What to pack: Light, breathable clothing — shorts, T-shirts, and a sundress or linen trousers. A light cardigan or layer for evenings, particularly near the lakes. Sturdy sandals or trainers for walking, a sun hat, high-SPF sunscreen, and insect repellent are all essential. Pack a compact waterproof jacket for afternoon storms.
🍂 Autumn (September–November)
Many seasoned travellers regard autumn as Wisconsin’s finest season, and it is not difficult to understand why. The hardwood forests ignite with colour — crimson, amber, burnt orange, and gold — typically peaking in early to mid-October in the north and a week or two later in the south. The Northwoods region around Minocqua, Hayward, and Eagle River is particularly spectacular.
Temperatures are comfortable for outdoor activities: September feels much like a warm summer’s end, while October brings that crisp, invigorating quality that makes hiking and cycling especially enjoyable. Apple orchards and pumpkin farms welcome visitors across the state, and cranberry harvest season in central Wisconsin (the state is one of the country’s largest producers) offers a uniquely photogenic spectacle of flooded red bogs.
Crowds thin noticeably after Labour Day in early September, and prices soften. By November, the colour has faded and cold sets in earnestly, with the first snowfalls often arriving before the month is out in the north.
What to pack: A warm mid-weight jacket or waxed coat, jumpers and long-sleeved shirts, and comfortable walking trousers. Sturdy waterproof boots become important by October. A warm hat, gloves, and scarf are wise additions from mid-October onwards. Layers remain the key strategy as temperature swings between morning and afternoon can be significant.
❄️ Winter (December–February)
Wisconsin winters are serious. Temperatures in the north regularly drop below -15°C, and snowfall is heavy and reliable — particularly in the Lake Superior snowbelt, where lake-effect accumulations can be extraordinary. Rather than discouraging visitors, this creates a destination beloved by winter sports enthusiasts.
The state has world-class cross-country skiing, particularly in the Birkie Trail network near Cable, home of the American Birkebeiner — one of North America’s largest ski marathons — held each February. Downhill ski areas such as Granite Peak near Wausau and Devil’s Head in the Baraboo Hills attract families and weekend skiers. Snowmobiling is immensely popular, and the trail network is extensive and well-maintained.
Ice fishing is a genuine cultural institution: anglers set up portable shelters on frozen lakes and spend entire days pursuing walleye, perch, and crappie. Wisconsin Dells, otherwise a summer resort, reinvents itself as a winter wonderland of indoor waterparks. In Milwaukee and Madison, vibrant restaurant and bar scenes, theatre, and cultural events keep city visitors well entertained regardless of the weather outside.
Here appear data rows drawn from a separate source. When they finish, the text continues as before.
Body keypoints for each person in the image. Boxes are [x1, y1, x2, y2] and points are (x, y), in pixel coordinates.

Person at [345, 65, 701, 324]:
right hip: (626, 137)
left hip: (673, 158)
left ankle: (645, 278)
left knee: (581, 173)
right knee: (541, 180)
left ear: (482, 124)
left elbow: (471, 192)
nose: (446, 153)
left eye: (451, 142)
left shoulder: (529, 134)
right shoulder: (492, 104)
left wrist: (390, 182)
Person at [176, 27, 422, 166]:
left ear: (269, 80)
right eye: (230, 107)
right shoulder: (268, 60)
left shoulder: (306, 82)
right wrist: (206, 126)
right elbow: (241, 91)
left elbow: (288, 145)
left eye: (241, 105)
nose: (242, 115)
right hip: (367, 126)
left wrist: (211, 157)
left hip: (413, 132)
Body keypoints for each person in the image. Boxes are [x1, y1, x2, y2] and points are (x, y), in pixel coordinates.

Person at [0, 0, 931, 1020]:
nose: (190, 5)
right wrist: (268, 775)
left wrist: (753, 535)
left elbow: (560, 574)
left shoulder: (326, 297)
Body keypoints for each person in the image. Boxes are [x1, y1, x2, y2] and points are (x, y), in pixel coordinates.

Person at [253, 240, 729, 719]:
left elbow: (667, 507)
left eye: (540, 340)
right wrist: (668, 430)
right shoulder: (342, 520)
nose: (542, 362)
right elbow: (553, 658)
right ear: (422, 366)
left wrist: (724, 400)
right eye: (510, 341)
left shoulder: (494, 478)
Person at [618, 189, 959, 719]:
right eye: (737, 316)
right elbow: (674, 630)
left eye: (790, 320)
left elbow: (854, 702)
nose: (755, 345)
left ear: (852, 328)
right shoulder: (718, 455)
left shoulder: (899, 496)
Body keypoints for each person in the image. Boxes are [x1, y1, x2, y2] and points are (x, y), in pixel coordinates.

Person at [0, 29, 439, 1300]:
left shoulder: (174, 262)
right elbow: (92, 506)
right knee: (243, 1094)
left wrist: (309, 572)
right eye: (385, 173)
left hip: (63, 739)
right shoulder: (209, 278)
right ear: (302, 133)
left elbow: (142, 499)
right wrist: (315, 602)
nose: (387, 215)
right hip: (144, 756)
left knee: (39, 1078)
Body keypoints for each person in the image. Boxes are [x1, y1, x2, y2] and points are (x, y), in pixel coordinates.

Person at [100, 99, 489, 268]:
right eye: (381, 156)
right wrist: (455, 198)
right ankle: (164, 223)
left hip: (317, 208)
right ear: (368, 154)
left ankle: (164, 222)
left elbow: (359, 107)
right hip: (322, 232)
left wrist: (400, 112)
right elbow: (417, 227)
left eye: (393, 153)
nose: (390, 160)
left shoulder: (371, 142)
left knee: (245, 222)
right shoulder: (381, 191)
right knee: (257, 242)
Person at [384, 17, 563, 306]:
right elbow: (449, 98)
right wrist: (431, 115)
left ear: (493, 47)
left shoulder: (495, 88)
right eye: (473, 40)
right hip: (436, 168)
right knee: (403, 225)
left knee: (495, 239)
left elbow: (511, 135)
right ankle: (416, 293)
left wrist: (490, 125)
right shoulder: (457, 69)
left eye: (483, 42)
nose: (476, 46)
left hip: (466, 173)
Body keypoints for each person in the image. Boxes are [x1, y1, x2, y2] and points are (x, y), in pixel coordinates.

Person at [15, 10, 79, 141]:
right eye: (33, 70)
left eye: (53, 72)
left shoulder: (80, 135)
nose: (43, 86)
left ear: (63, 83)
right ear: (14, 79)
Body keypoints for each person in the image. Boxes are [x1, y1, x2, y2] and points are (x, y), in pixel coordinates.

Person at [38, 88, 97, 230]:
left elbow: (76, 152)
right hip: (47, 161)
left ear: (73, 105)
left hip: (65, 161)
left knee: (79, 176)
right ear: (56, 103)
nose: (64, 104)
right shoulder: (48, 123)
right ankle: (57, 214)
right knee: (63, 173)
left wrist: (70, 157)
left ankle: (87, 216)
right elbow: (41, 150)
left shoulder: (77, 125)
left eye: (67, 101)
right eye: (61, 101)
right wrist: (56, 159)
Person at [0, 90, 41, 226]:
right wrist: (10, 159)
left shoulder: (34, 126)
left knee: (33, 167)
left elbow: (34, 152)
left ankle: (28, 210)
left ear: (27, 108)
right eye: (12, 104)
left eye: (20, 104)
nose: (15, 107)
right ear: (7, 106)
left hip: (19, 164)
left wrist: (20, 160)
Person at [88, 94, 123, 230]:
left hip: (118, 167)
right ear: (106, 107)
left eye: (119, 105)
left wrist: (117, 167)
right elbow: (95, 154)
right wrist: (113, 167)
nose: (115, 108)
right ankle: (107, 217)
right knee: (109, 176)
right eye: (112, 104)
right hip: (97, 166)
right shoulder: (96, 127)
What to pack: This is the season to invest in proper cold-weather gear. A heavy insulated and waterproof outer coat is non-negotiable, along with thermal base layers, wool or fleece mid-layers, and insulated trousers or snow pants for outdoor activities. Waterproof, insulated boots with good grip are essential. Wool socks, a warm hat that covers the ears, a scarf or neck gaiter, and insulated gloves or mittens complete the kit. Hand and foot warmers are a practical addition for extended time outdoors.
🏆 Overall Best Time to Visit
For most visitors, late June through early October offers the finest all-round experience. Summer brings warmth, festivals, and full access to Wisconsin’s spectacular lakes and outdoor spaces, while early autumn adds the magic of fall colour without the humidity or crowds of peak summer. Those seeking value and solitude will find late May and September particularly rewarding. Winter is an excellent choice specifically for those who embrace cold-weather pursuits — it is a deeply authentic Wisconsin experience. Spring, charming as it is, rewards flexible, patient travellers who do not mind a little unpredictability. Whatever the season, Wisconsin offers a genuinely distinctive and underrated destination that repays the journey handsomely.